Out of one of those posh looking houses comes at about 3pm a petite hippie girl wearing a white see-through knitwear shirt and jeans shorts. Lana is ready, says Belinda Mercer, Del Rey’s personal assistant. So let the interview begin, the last one for today. We’re sitting down in the little patio of the California Chalet. Miss Del Rey who is celebrating her 28th birthday in these days lights a cigarette of the brand Parliament. She asks if it’s okay for me. Yeah, yeah, no problem. After all in Berlin people still smoke like everywhere – what of course pleases her.

Lana Del Rey appears natural, relaxed and courteous in a very pleasant way. No trace of the by blogs and social media heavily criticised, unverified plastic-, Botox-, and Barbie puppet-prejudices. Even the over and over invoked “rubber raft lips” are just…normal lips of a woman from Lake Placid. Lana herself coquetted with her hyaluronic injections. But is this relevant in any way?

On the edges of her hands she wears tattooed in an artistic font the words “trust no one” and “paradise”. Her fingernails are perfectly red lacquered. Therefor she doesn’t really differ from her peers. A crucial factor of her worldwide success.
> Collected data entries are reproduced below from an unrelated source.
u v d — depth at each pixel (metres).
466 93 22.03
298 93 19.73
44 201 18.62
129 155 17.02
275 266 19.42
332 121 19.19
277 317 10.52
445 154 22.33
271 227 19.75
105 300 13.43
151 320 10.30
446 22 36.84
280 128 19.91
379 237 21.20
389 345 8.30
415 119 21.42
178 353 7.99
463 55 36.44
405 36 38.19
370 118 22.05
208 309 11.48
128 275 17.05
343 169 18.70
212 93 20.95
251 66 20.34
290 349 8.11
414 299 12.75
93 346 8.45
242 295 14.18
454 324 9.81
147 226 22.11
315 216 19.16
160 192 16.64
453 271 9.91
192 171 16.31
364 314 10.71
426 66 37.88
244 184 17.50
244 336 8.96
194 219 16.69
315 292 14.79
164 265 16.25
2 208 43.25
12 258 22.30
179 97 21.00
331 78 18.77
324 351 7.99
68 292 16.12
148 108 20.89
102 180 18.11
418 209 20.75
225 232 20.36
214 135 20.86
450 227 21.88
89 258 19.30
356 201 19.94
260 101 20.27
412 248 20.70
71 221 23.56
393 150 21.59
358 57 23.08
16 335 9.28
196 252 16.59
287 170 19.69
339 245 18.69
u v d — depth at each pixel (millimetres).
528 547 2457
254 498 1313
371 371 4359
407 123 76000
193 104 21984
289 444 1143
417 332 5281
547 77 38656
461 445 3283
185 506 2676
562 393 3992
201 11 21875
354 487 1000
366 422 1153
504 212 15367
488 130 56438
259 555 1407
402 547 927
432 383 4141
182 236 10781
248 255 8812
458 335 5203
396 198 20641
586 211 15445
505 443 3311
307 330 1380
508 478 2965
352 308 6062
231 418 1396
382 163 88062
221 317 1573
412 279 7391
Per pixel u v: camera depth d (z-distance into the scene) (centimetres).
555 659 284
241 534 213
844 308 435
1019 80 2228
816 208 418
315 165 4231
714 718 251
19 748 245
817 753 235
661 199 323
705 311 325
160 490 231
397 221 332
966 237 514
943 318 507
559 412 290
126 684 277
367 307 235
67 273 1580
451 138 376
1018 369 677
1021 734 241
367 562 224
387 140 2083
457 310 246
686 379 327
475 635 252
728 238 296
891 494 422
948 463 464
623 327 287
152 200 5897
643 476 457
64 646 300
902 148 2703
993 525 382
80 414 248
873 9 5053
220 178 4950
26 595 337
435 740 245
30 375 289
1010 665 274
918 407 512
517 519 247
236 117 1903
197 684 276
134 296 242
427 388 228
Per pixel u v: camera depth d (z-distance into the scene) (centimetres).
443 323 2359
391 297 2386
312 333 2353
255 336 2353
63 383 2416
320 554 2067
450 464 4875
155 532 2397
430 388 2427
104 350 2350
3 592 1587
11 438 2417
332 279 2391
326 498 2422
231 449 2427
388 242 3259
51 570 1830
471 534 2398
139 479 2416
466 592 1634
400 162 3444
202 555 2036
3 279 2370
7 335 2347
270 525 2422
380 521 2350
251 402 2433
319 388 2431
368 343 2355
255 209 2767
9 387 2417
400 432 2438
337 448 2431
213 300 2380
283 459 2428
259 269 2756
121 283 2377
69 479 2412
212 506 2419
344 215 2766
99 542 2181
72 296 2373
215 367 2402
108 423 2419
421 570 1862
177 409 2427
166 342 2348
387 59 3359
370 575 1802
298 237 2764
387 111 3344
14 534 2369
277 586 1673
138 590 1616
LDR alias Elizabeth Grant takes a long pull from her cigarette and says: “After the inserted Paradise Edition I just had to catch a breath. Everybody was asking me how the new record would be like. And I didn’t have a clue. I didn’t even know if I should go on as a musician. Because if you take yourself seriously as an author you only release something if you have something to tell. So it took a while. Additionally I had no new proposition/thesis or a main theme, but maybe an aesthetic direction in my mind. I like it to have a single word as starting point. In this case it was “Fire”.” She tells that she likes to flirt with single sentences only because they sound good. And that she could imagine to work at a (European) tabloid because there you can use so simple but beautiful sentences. […]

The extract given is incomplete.